University of Alaska

the university OF Alaska system has three main campuses (University of Alaska Fairbanks (UAF), University of Alaska Anchorage, and University of Southeast) and 15 satellite campuses. However, beyond individual researchers at various campuses, all four global warming or climate change research centers, institutes, and groups are found at the UAF campus. The four centers are the Alaska Climate Research Center (ACRC), the International Arctic Research Center (IARC), Center for Global Change and Arctic System Research, and the Alaska Center for Climate Assessment and Policy (ACCAP).

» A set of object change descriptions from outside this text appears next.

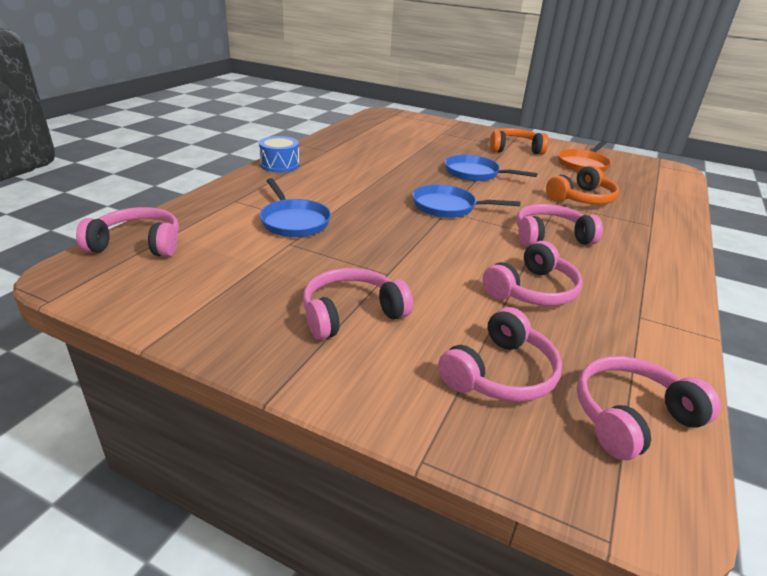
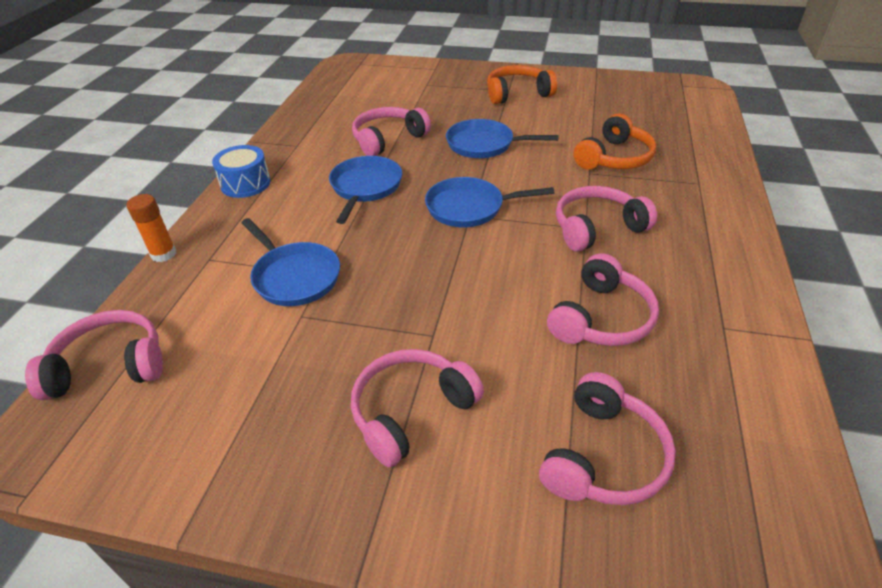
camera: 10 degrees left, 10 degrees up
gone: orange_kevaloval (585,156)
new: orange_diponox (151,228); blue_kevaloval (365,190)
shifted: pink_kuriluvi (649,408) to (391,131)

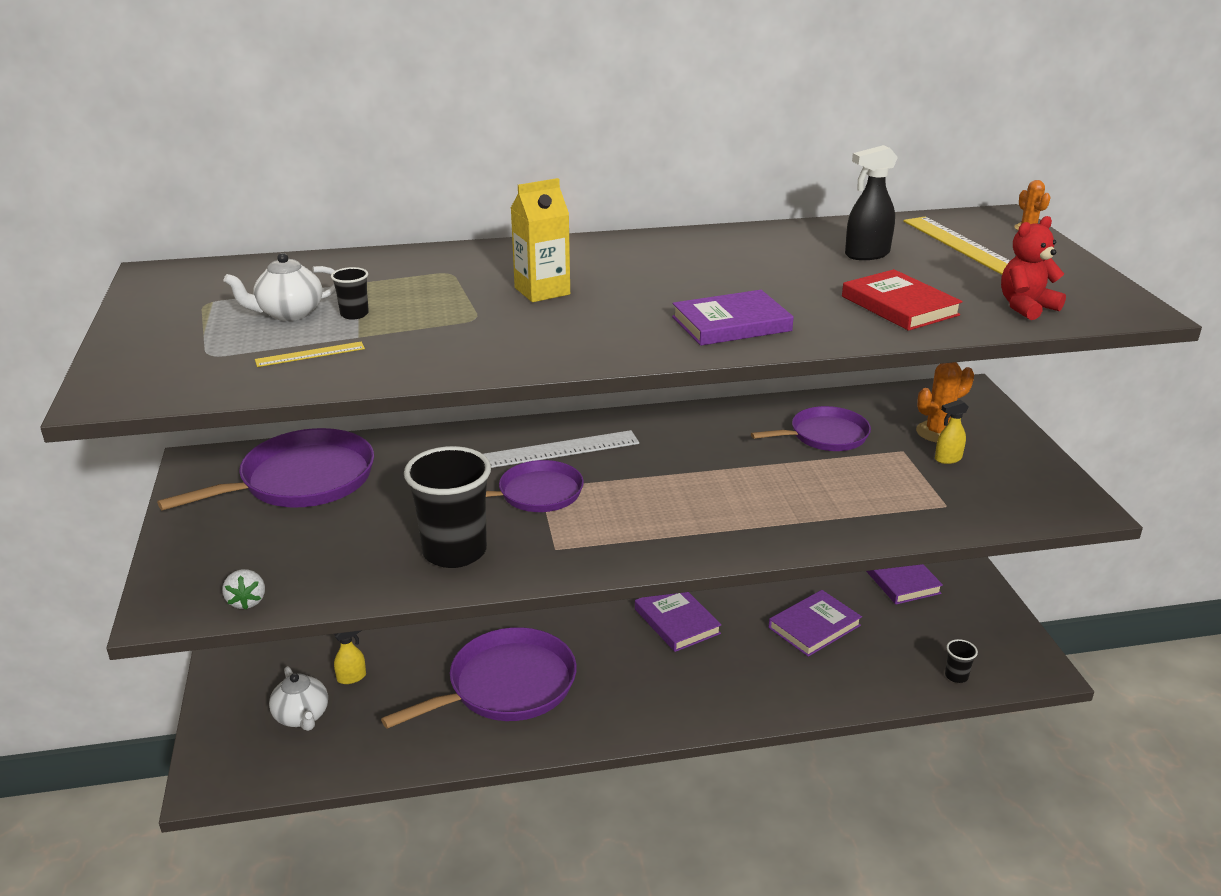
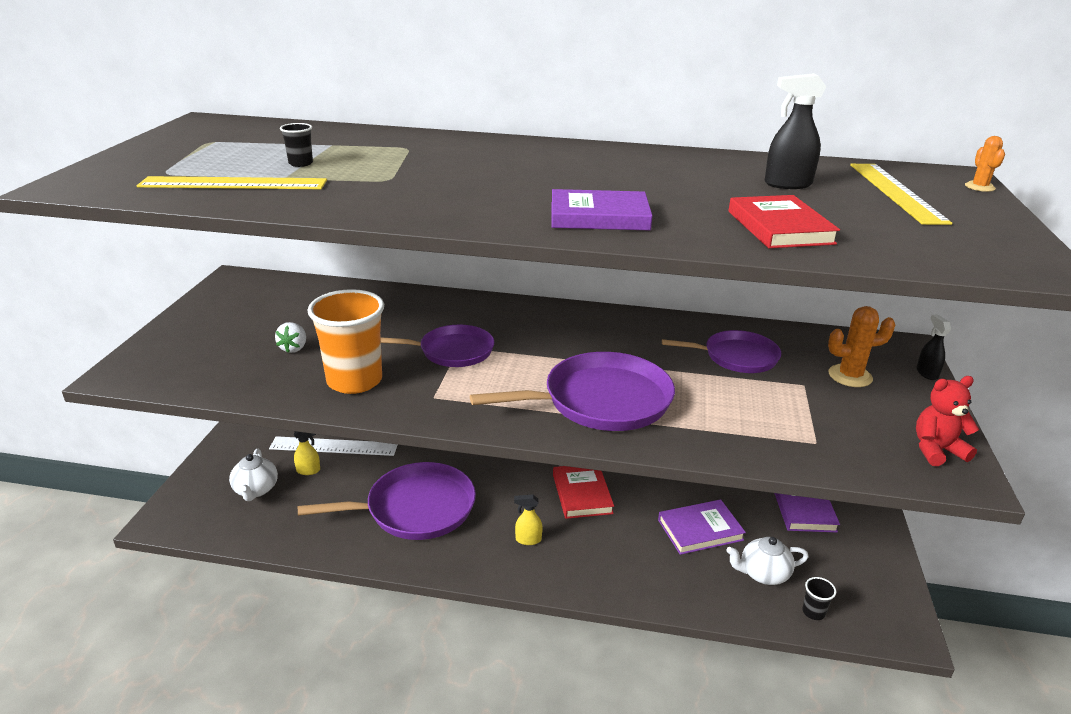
camera: 20 degrees right, 0 degrees up
gone: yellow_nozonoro (540,240)
new: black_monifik (934,347)
shifted: purple_kevaloval (265,469) to (572,391); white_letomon (243,589) to (290,337); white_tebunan (279,287) to (768,561); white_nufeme (561,449) to (333,446); yellow_monifik (952,432) to (528,520); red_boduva (1033,268) to (947,421)
repainted: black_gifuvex (447,507) to orange_gifuvex (345,341); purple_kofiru (678,622) to red_kofiru (583,492)
scaled: yellow_nufeme (310,354) = (232,182) x2.00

Under the direction of the Geophysical Institute, the ACRC conducts secondary data gathering, storage, and report analysis. The ACRC is funded by the State of Alaska under Title 14, Chapter 40, Section 085. The IARC is a joint venture between Japan and the United States. It is an international focused research center that includes 20 research groups and over 60 international scientists. The IARC mission is to determine whether climate change is manmade or natural, what the data points are needed to make this determination, and what the possible effects of climate change are.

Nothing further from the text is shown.